A new universal pension scheme, to be funded by a payroll tax paid by both employers and employees and by the Government, has been proposed by an officially-commissioned study, researched by the University of Hong and entitled the "Future Development of Retirement Protection in Hong Kong."

The new pension, in addition to the present Mandatory Provident Funds (MPFs), Social Security Assistance and the Old Age Living Allowance, would pay elderly individuals over the age of 65 an additional HKD3,000 (USD387) a month, with the aim of taking them all above the poverty line.

With the Government providing an initial investment of HKD50bn and one-half of the ongoing funding, the other half would be provided by the payroll tax, which would range from one percent to 2.5 percent, depending on an employee's salary. The contributions would be on top of employees' current payments to MPFs.

For those earning between HKD6,500 and HKD10,000 per month, both the employee and their employer would pay 1 percent, while those with monthly earnings below HKD6,500 would be exempt, though their employer would still have to pay 1 percent. For employees earning between HKD10,000 and HKD20,000 monthly, both they and their employer would pay 1.5 percent. Finally, for people earning HKD20,000 or above (up to HKD120,000), both they and their employer would have to pay 2.5 percent of their salary.

Unlike the current social security systems available for the elderly, under the proposed pension system all Hong Kong permanent citizens above the age of 65 would be eligible, without a means test on their level of income in retirement.

The study was presented on August 20 to the Government's Commission on Poverty (CoP), which is chaired by Hong Kong's Chief Secretary for Administration, Carrie Lam.

It was reported that, after its presentation, some CoP members pointed out that Hong Kong would need to consider whether the direction to improve retirement protection should be to introduce such a new universal non-means-tested scheme with a uniform payment level, or to build on the existing system to direct public resources to help the elderly most in need through means tests.

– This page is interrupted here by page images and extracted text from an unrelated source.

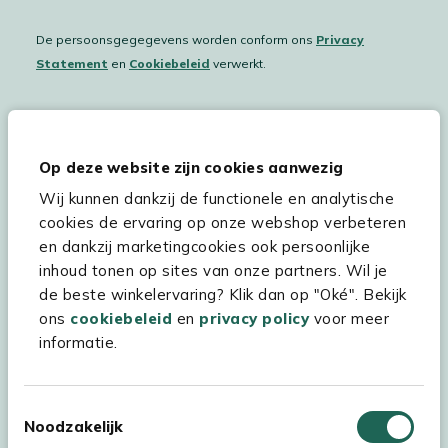
De persoonsgegegevens worden conform ons
Privacy
Statement
en
Cookiebeleid
verwerkt.
Hulp & service
Op deze website zijn cookies aanwezig
Wij kunnen dankzij de functionele en analytische
Assortiment
cookies de ervaring op onze webshop verbeteren
Kees Smit Tuinmeubelen
en dankzij marketingcookies ook persoonlijke
inhoud tonen op sites van onze partners. Wil je
Experience Stores XXL
de beste winkelervaring? Klik dan op "Oké". Bekijk
ons
cookiebeleid
en
privacy policy
voor meer
informatie.
Toestemmingsselectie
Noodzakelijk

CoP members were also said to have expressed concerns that increasing public expenditure to improve retirement protection benefits would worsen the Government's fiscal position and would further advance the anticipated future structural deficit as a result of an ageing population, while highlighting the controversies involved in raising tax or requiring additional contributions by employers and employees to finance new proposals.

The CoP has, in fact, decided that more time is needed to examine the report and discuss relevant issues in depth, and that further meetings to do that should be convened as soon as possible.

In a media interview, Lam confirmed, for the Government, that "at this moment in time, we have an open mind on the various propositions and recommendations. … I believe that at the end of the day we will definitely need to go out for an informed public debate in order to get some broad consensus on this very controversial subject before we could really take it forward."